_Task to carry out_:
Filter the entries for lines with the word "dalam".

_Listed records_:
::::::

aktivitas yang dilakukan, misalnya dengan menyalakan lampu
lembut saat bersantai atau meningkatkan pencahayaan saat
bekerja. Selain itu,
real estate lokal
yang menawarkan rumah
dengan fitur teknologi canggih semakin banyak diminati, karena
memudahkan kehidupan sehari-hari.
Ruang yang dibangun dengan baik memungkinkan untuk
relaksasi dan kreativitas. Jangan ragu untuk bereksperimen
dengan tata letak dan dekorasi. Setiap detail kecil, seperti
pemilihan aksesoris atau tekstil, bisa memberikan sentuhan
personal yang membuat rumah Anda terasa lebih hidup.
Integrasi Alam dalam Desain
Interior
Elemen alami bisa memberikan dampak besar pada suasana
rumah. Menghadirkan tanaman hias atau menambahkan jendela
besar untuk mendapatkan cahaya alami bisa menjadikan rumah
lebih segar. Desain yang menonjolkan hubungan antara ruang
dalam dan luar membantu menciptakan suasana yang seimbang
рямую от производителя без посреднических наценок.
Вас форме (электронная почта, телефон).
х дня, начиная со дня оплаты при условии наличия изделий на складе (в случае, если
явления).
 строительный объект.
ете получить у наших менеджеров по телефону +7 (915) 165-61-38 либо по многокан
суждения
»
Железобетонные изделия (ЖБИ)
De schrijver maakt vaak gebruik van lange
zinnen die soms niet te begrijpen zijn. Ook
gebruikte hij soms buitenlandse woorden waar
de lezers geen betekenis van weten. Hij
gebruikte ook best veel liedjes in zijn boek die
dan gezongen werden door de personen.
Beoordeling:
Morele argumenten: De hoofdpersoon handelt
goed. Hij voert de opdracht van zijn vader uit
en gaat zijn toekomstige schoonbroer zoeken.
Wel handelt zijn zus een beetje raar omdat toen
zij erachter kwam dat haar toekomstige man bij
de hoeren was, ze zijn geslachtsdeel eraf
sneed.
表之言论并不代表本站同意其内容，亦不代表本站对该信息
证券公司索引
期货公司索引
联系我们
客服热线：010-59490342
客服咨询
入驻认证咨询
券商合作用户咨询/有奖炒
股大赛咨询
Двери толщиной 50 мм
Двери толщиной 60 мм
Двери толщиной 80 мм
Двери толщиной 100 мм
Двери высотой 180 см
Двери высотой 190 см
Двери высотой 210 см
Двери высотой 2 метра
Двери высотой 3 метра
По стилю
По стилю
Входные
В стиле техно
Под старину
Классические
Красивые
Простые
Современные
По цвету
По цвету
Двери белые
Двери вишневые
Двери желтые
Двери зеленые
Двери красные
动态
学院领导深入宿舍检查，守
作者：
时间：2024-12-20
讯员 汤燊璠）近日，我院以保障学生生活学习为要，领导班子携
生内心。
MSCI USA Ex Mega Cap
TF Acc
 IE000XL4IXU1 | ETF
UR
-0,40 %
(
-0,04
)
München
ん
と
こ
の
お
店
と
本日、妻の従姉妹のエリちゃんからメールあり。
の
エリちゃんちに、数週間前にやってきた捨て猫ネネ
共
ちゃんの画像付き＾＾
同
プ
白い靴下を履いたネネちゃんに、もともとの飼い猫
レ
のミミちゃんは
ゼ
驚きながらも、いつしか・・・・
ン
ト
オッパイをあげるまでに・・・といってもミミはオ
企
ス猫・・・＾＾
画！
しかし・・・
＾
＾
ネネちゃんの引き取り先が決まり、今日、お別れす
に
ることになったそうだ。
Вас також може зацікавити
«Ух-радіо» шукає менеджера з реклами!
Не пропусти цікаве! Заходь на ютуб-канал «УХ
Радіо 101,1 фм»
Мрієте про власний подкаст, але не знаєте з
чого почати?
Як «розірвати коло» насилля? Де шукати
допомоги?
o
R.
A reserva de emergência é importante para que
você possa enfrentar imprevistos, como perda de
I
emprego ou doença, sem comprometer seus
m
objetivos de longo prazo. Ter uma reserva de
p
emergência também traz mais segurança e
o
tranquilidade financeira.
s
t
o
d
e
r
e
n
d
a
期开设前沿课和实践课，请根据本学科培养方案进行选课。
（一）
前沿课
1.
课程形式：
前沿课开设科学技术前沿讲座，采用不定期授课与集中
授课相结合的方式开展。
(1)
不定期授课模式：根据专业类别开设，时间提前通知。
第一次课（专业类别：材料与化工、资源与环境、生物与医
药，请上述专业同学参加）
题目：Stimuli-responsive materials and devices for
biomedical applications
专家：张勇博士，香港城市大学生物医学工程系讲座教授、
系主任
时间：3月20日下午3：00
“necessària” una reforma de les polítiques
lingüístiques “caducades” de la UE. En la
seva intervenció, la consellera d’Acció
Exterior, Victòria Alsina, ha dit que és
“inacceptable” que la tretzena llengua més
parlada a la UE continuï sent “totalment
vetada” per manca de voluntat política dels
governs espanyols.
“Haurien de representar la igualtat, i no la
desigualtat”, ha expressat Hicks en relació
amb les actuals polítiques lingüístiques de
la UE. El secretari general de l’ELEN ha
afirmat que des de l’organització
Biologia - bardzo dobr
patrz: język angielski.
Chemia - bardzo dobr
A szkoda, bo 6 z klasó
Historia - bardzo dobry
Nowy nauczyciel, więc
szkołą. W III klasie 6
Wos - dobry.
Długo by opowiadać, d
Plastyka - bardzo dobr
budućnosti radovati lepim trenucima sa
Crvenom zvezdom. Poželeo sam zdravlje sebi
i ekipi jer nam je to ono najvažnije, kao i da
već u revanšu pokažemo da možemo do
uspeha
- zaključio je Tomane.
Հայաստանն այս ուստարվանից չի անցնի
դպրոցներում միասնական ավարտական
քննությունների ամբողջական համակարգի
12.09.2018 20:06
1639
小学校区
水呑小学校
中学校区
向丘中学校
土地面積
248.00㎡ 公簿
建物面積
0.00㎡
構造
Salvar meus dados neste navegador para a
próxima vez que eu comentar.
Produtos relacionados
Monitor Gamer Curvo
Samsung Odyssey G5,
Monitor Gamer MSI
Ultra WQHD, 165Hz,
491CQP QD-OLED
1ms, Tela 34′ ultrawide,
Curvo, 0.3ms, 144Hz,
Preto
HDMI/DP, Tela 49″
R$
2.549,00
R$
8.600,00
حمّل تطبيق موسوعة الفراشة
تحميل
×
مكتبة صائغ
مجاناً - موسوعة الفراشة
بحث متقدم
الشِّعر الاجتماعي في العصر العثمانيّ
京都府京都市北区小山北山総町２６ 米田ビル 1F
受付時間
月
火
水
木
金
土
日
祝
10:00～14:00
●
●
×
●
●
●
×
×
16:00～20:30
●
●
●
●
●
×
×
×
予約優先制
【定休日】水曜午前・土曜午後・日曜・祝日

::::::

_Task response_:
Integrasi Alam dalam Desain
dalam dan luar membantu menciptakan suasana yang seimbang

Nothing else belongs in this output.